Bubonic Bear at Little Hamilton 

Grin and Bear It

Grin and Bear It
“Stoner rock.” Can we retire that label, please? Yes, it's easier to imagine dinosaurs walking the earth and wizards casting demon spells and ice-borne Yetis when you're pleasantly zonked out of your ever-lovin' gourd. Shit, even Steely Dan sounds good under those conditions. But every third rock band on earth likely records—and listens to music, and plays shows—under the influence of some sort of drug or alcohol, and I defy you to find a critic that's ever used the “alcohol rock" label. (If you do, you have my permission to slap him.) So a lot of the bands in the genre smoke pot. So what? So does every third actor in Hollywood, half the NBA, and probably your next-door neighbor. Can we move on, please, and maybe talk about the music? Bands like Philly duo Bubonic Bear represent the new breed of the genre, the Sons of Sunn O))) if you will—slowed down, with sometimes only a Coltrane-post-1965 sense of melody.
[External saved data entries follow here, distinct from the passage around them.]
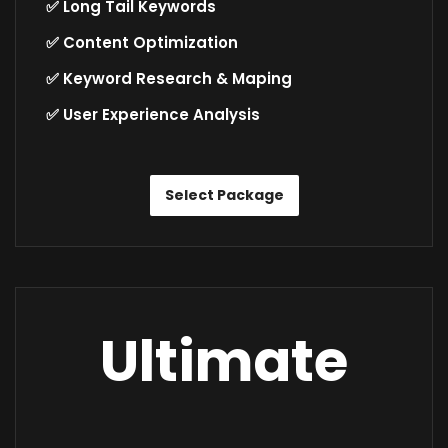
✅ Long Tail Keywords
✅ Content Optimization
✅ Keyword Research & Maping
✅ User Experience Analysis
Select Package
Ultimate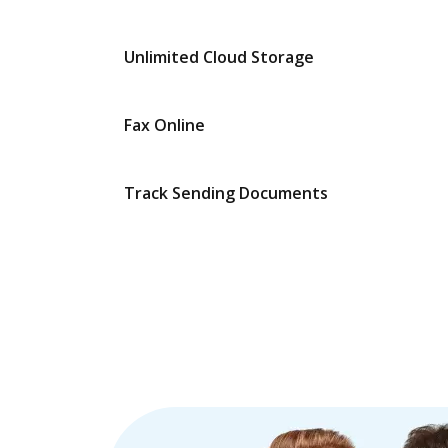
Unlimited Cloud Storage
Fax Online
Track Sending Documents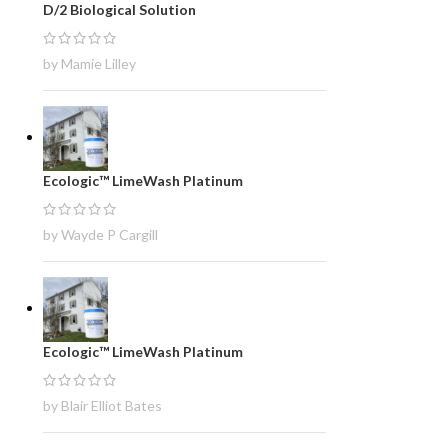
D/2 Biological Solution
by Mamie Lilley
Ecologic™ LimeWash Platinum
by Wayde P Cargill
Ecologic™ LimeWash Platinum
by Blair Elliot Bates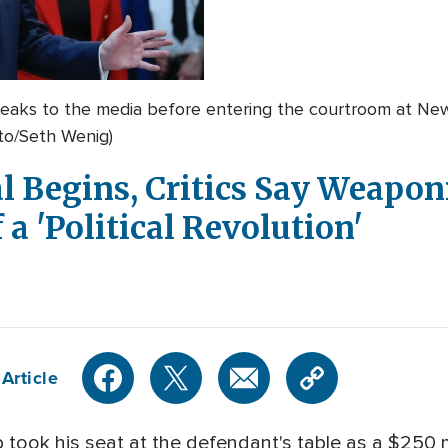
eaks to the media before entering the courtroom at Ne
to/Seth Wenig)
 Begins, Critics Say Weaponi
 a 'Political Revolution'
Article
ook his seat at the defendant's table as a $250 mill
Bands like the Bear are a refuge for those who like the drive of metal but have misgivings about the leather-wrapped pomposity of its presentation. A refuge for people who appreciate instrumental virtuosity but cringe at the look-at-me solos ripped off by pointless shredders like Yngwie Malmsteen. A place for people that like the aggressive tone of hardcore punk but feel a little stupid smashing their bodies against each other in “dance.” Some would argue that the draw is spiritual, a wanderlust to discover the caverns and crevices of one's own existence, however they choose to present themselves, and the beautiful brutality of music is as close as they've found to the Awe of God. Then again, they're probably just baked.